Can you lay out every line of the data below as a numbered list, skipping any blank lines and leaving the pictures out of your answer?

Stored records:
* begin *

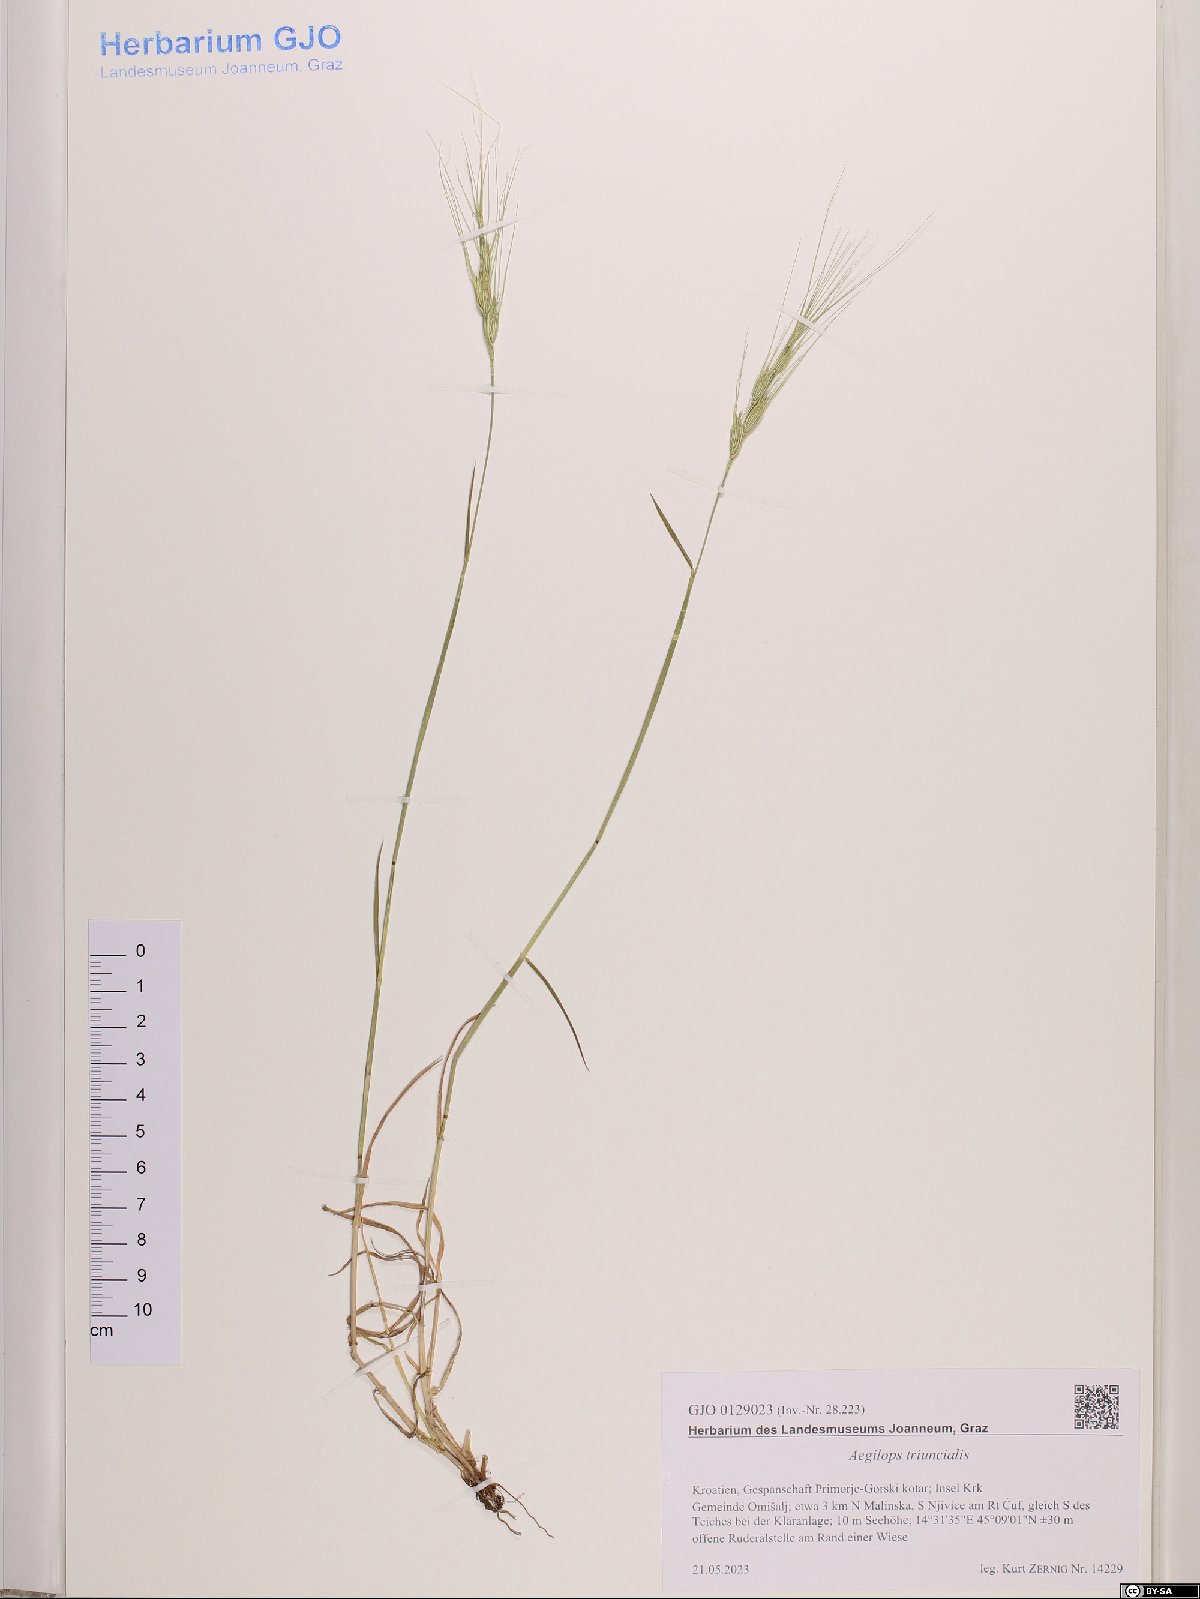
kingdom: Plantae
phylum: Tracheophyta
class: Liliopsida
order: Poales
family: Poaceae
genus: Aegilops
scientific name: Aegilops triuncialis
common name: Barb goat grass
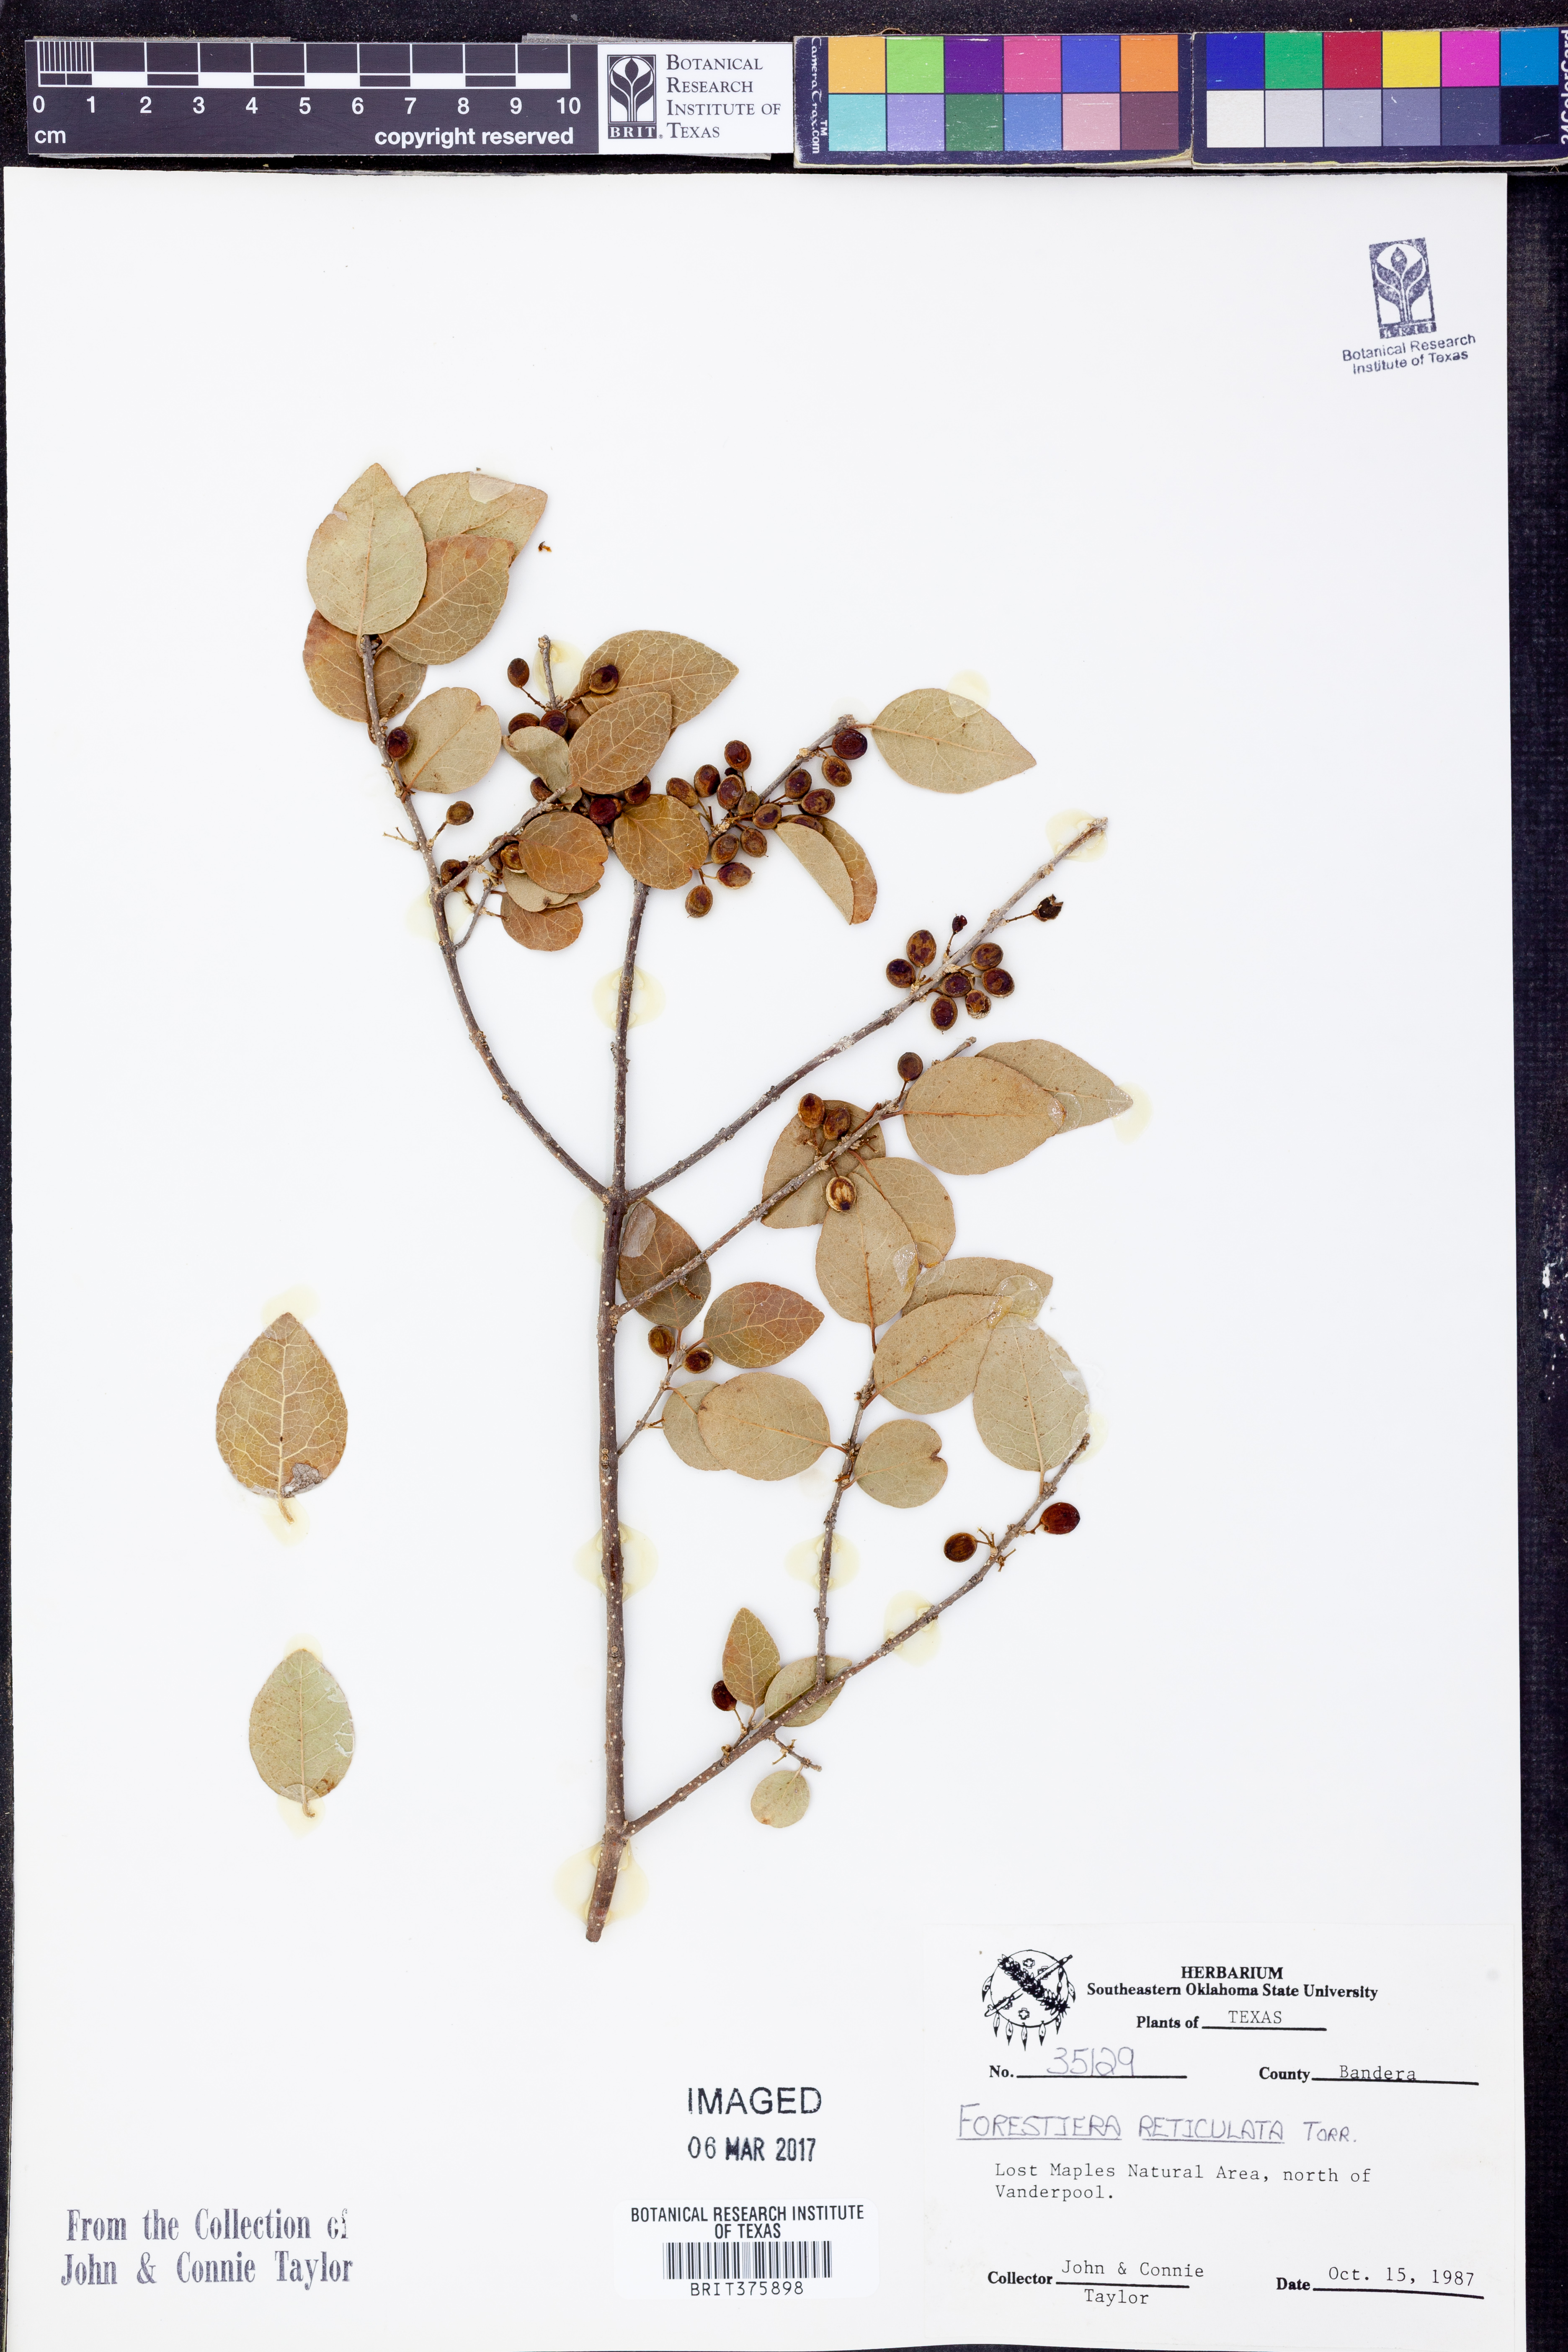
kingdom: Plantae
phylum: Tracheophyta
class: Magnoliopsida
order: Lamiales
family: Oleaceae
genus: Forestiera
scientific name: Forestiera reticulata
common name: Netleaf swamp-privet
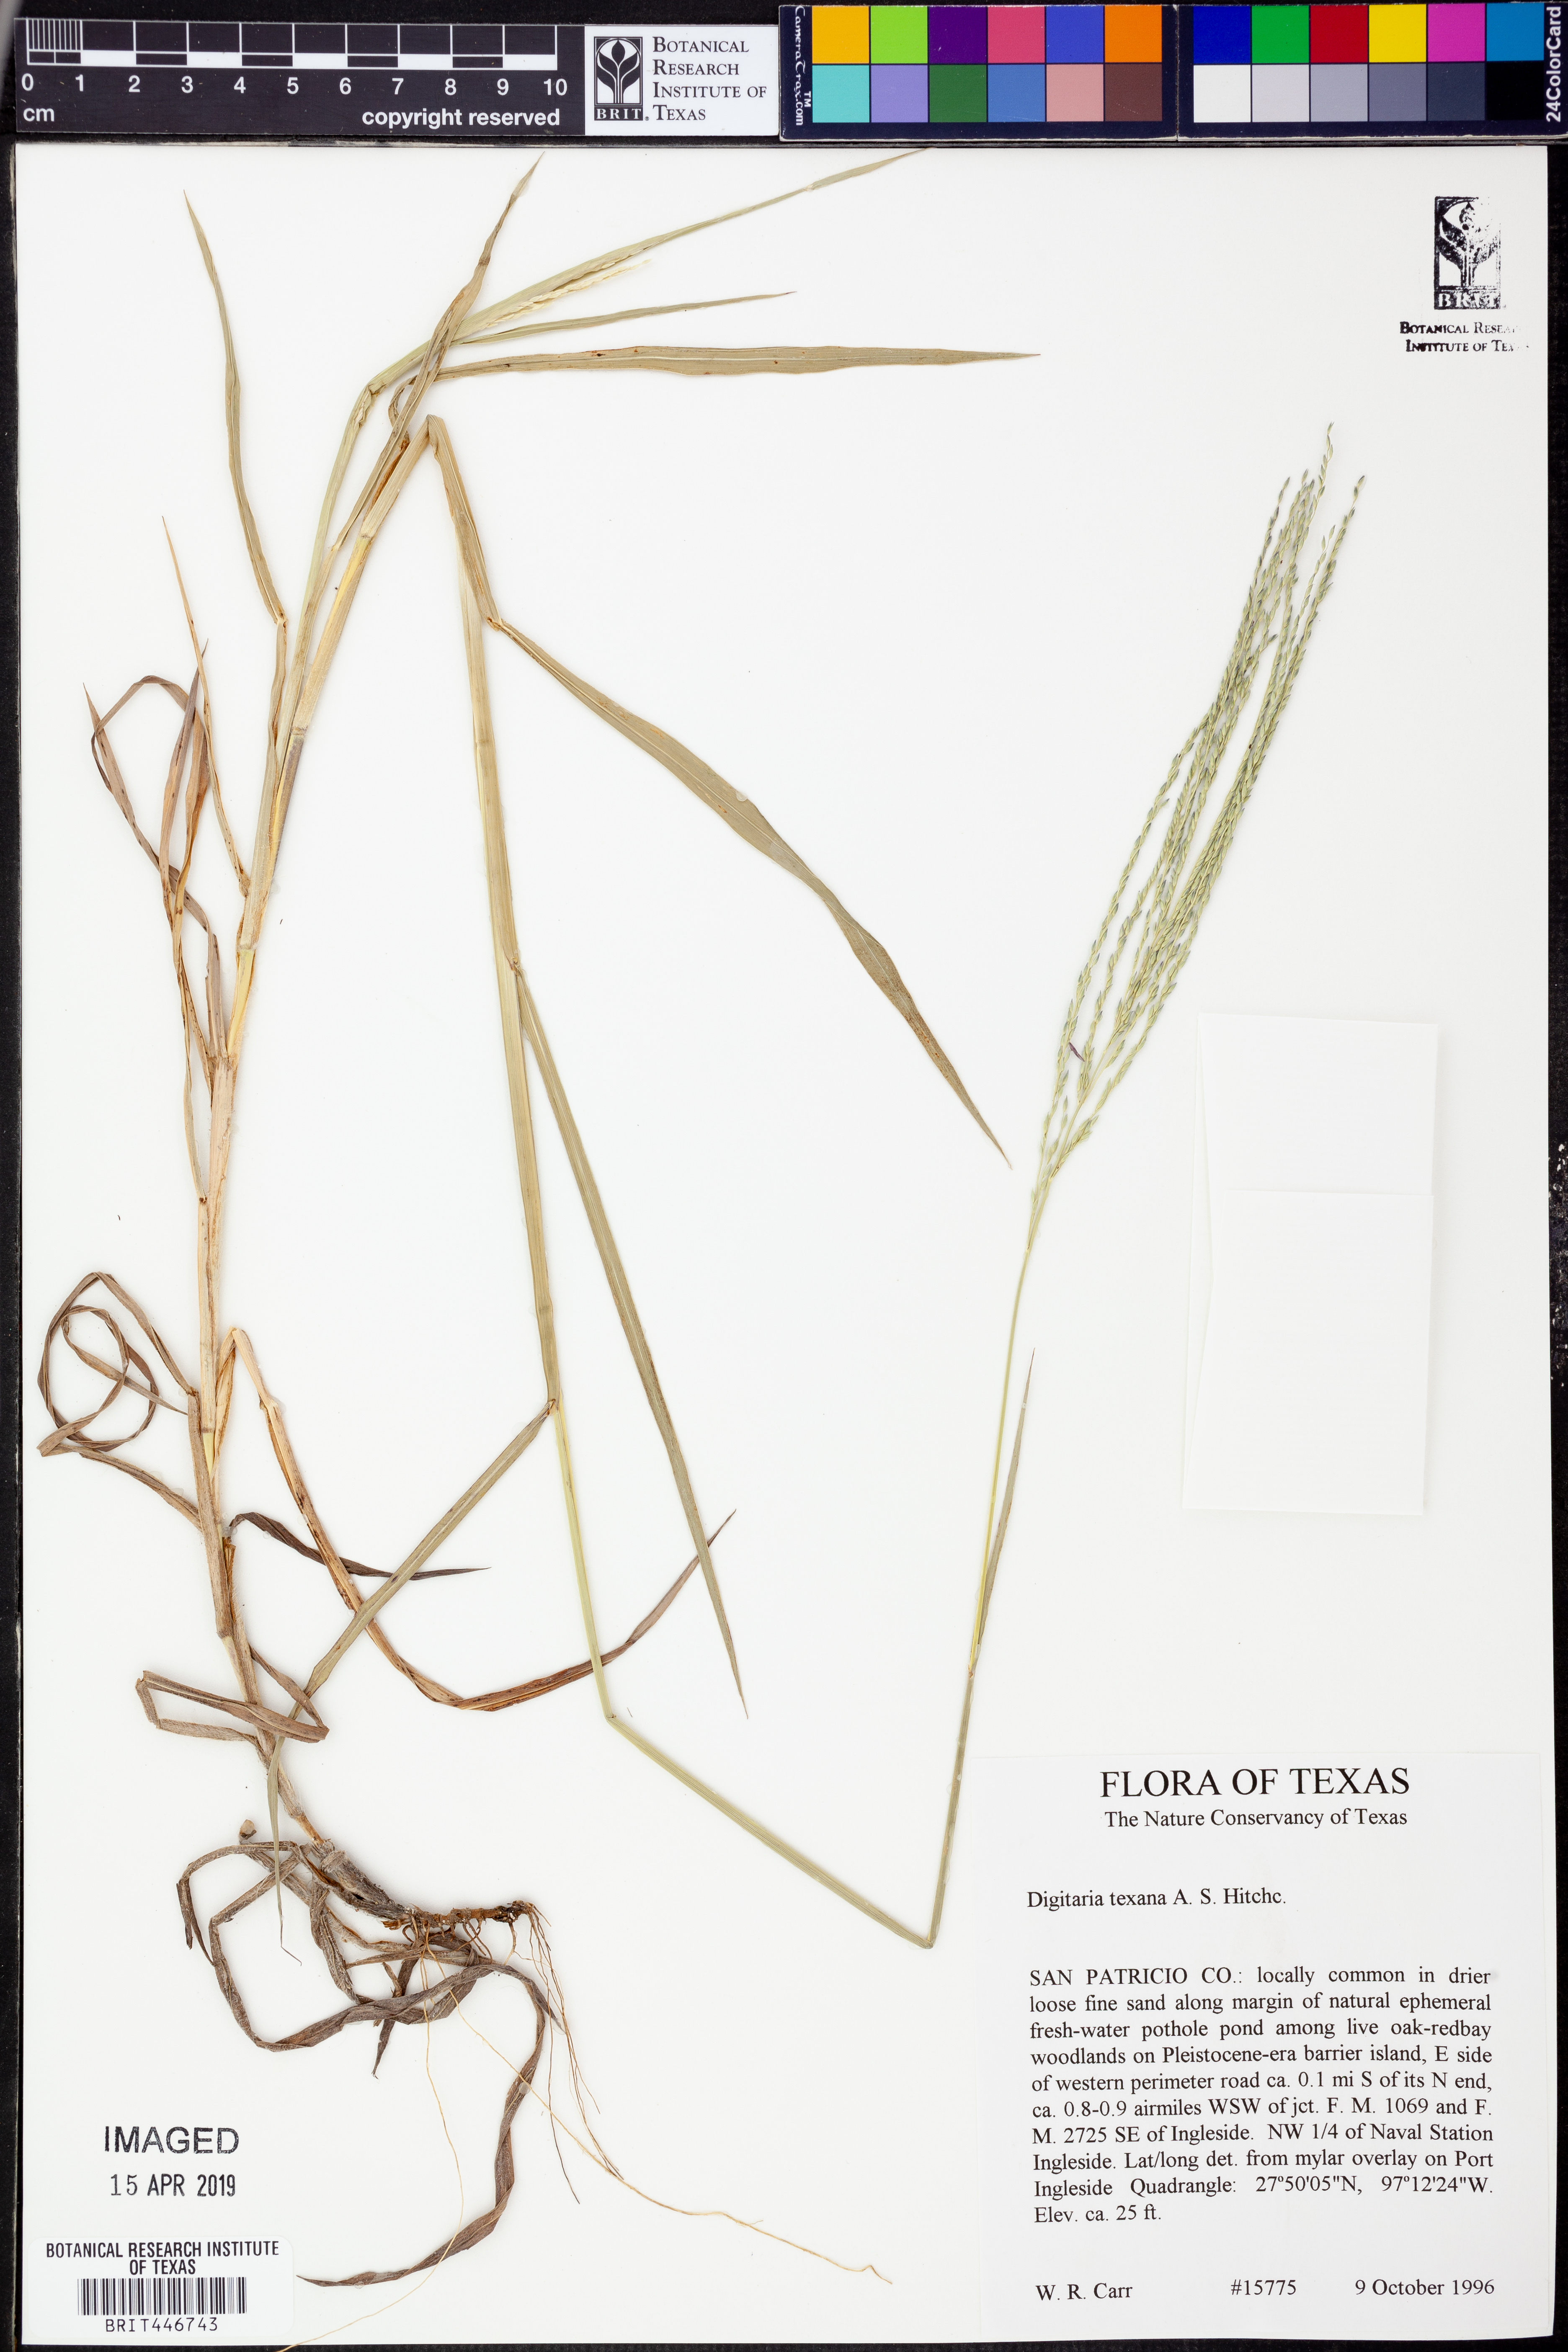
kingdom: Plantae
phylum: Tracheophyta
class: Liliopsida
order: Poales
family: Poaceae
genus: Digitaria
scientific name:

* end *

Task result:
1. kingdom: Plantae
2. phylum: Tracheophyta
3. class: Liliopsida
4. order: Poales
5. family: Poaceae
6. genus: Aegilops
7. scientific name: Aegilops triuncialis
8. common name: Barb goat grass
9. kingdom: Plantae
10. phylum: Tracheophyta
11. class: Magnoliopsida
12. order: Lamiales
13. family: Oleaceae
14. genus: Forestiera
15. scientific name: Forestiera reticulata
16. common name: Netleaf swamp-privet
17. kingdom: Plantae
18. phylum: Tracheophyta
19. class: Liliopsida
20. order: Poales
21. family: Poaceae
22. genus: Digitaria
23. scientific name:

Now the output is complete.